Mało to wymowne, spróbuj przeczytać na głos. Można przestawić na przykład tak: Czyżbyś zatem pragnęła za zgładzenie smoka innej nagrody, niż ręka mojej córki?
Twa córka najpiękniejszą damą w królestwie
Przydałoby się "jest".
Na twarzy króla pojawił się zmieszany wyraz.
Wyraz zmieszania, jak już.
bydle
Bydlę.
rzekł przewodnik, wystawiając czubek głowy znad skały
Od chce stracić ten czubek? Bo innego powodu do wystawiania go nie widzę.
Przekaż księżniczce Anieli
Goniec nie posłuchał.
Goniec przenosi wiadomości, nie przeprowadza kozackich lesbijek przez góry…
przerażający, smoczy ryk
Nierównorzędne określenia, bez przecinka.

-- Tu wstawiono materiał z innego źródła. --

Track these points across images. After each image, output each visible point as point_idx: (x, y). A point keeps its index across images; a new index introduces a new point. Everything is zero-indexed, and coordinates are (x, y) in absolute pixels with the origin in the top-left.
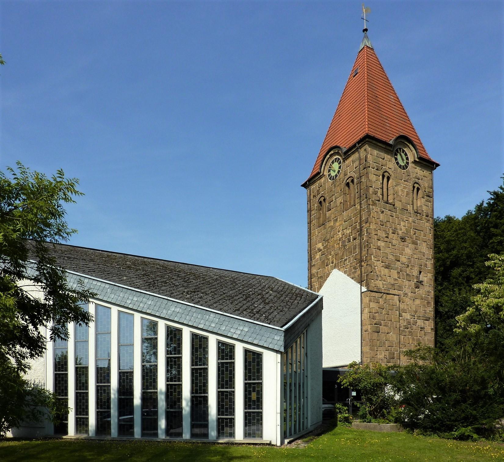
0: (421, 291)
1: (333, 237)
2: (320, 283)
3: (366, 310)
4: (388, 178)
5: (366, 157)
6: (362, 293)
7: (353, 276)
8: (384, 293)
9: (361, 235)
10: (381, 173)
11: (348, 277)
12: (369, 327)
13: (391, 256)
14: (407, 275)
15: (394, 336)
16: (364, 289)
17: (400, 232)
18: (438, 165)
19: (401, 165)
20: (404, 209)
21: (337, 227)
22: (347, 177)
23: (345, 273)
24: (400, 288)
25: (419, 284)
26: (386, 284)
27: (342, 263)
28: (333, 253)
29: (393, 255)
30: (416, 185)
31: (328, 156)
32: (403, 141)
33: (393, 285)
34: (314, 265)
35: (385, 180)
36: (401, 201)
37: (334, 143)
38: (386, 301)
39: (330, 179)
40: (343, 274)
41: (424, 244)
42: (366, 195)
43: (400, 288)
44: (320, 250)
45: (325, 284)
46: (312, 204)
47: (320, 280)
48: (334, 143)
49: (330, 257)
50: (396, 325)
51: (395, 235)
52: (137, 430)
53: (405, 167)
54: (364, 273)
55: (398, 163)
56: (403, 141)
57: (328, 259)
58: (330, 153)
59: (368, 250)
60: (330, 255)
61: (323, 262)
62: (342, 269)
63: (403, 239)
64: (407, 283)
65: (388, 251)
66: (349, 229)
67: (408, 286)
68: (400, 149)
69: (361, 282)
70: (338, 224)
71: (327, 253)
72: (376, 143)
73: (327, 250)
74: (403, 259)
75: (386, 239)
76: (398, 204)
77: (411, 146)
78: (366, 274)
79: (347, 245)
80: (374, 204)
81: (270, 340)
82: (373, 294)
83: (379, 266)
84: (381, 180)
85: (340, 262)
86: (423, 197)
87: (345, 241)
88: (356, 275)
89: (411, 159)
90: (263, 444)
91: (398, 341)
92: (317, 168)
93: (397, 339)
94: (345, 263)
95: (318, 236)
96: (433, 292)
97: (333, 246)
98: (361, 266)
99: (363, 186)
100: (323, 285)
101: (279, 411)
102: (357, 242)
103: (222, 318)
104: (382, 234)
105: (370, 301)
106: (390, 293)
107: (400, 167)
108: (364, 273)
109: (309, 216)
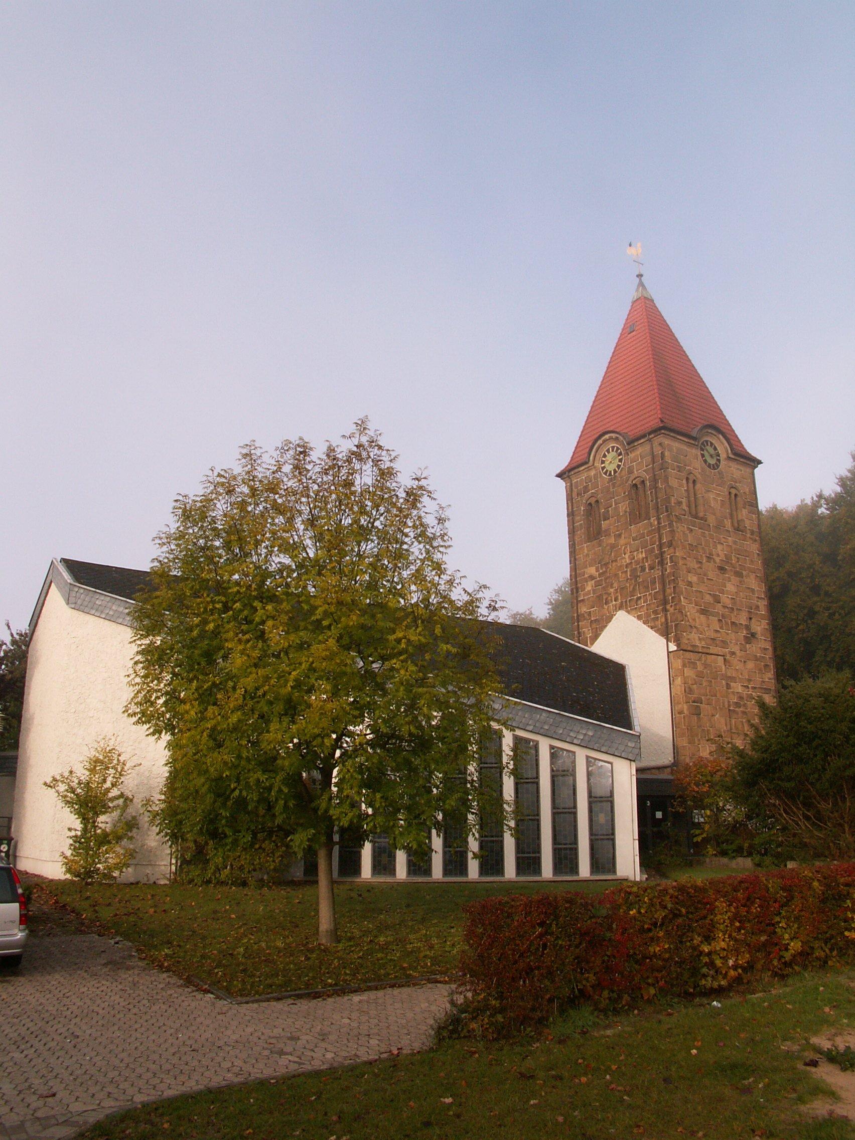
0: (754, 648)
1: (616, 561)
2: (594, 630)
3: (679, 681)
4: (694, 482)
5: (663, 454)
6: (669, 652)
7: (653, 624)
8: (703, 653)
9: (662, 563)
10: (684, 474)
11: (645, 626)
12: (685, 707)
13: (708, 596)
14: (733, 623)
15: (723, 720)
16: (673, 647)
17: (717, 559)
18: (760, 462)
19: (710, 464)
20: (719, 526)
21: (622, 546)
22: (633, 477)
23: (639, 618)
24: (724, 644)
25: (751, 637)
26: (703, 639)
27: (633, 603)
28: (615, 585)
29: (710, 594)
30: (733, 491)
31: (600, 442)
32: (710, 431)
33: (713, 639)
34: (583, 600)
35: (691, 485)
36: (714, 514)
37: (610, 424)
38: (706, 666)
39: (605, 473)
40: (635, 619)
41: (753, 576)
42: (666, 507)
43: (724, 644)
44: (592, 577)
45: (603, 634)
46: (575, 505)
47: (594, 626)
48: (610, 424)
49: (612, 590)
50: (723, 703)
51: (711, 565)
52: (437, 871)
53: (715, 467)
54: (671, 622)
55: (705, 461)
56: (710, 431)
57: (609, 594)
58: (603, 438)
59: (674, 587)
60: (612, 587)
61: (600, 597)
62: (634, 612)
63: (722, 569)
64: (733, 636)
65: (702, 588)
66: (642, 552)
67: (735, 639)
68: (707, 441)
69: (665, 632)
70: (622, 541)
71: (606, 583)
72: (675, 435)
73: (606, 579)
74: (725, 599)
75: (699, 571)
76: (711, 520)
77: (721, 437)
78: (673, 624)
79: (639, 576)
80: (679, 519)
81: (622, 748)
82: (688, 655)
83: (691, 610)
84: (685, 485)
85: (630, 600)
86: (744, 508)
87: (636, 569)
88: (658, 623)
89: (723, 456)
90: (618, 880)
91: (729, 727)
92: (583, 452)
93: (726, 725)
94: (639, 602)
95: (587, 555)
96: (770, 648)
97: (616, 575)
98: (665, 610)
99: (661, 495)
100: (600, 634)
101: (636, 837)
102: (657, 573)
103: (558, 719)
104: (693, 564)
105: (684, 665)
106: (711, 652)
107: (709, 466)
108: (671, 622)
109: (571, 523)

Błysk płomieni rozświetlił jaskinię
Ale on jest na zewnątrz…?
po chwili rozległ się donośny wrzask łowczyni, który szybko się urwał
Jeśli się upiekła, to wątpię, czy miała czas na wrzaski.
Legendy o jego potędze, i czynach dokonanych dzięki niej, znane były
Czyny są świadectwem potęgi. Nie musisz tego dodatkowo podkreślać.
Witaj Faustynie!
Witaj, Faustynie!
Cieszę się, że wieści o zagrożeniu dotarły także do herosów Ognia i Róży.
Bo nie mógł ich sam zawiadomić?
To prawda, że jesteś eunuchem?
Nie ma to, jak uprzejmość i niewtrącanie się w cudze sprawy…
– Przybywam właśnie z tego powodu. Umocni to mą pozycję społeczną.
A ja nie rozumiem. Dlaczego miałoby to "umocnić jego pozycję społeczną"? I w jakiej bajce tak mówią?
Kiedy wezmę księżniczkę za żonę, będę mógł w końcu dokonać rzeczy
Dwa słowa: non consummatum.
wykonał rytuał
Dokonał rytuału, albo odprawił rytuał.
Dodatkowo sięgnął do torby po eliksir odporności na ogień – tak dla pewności.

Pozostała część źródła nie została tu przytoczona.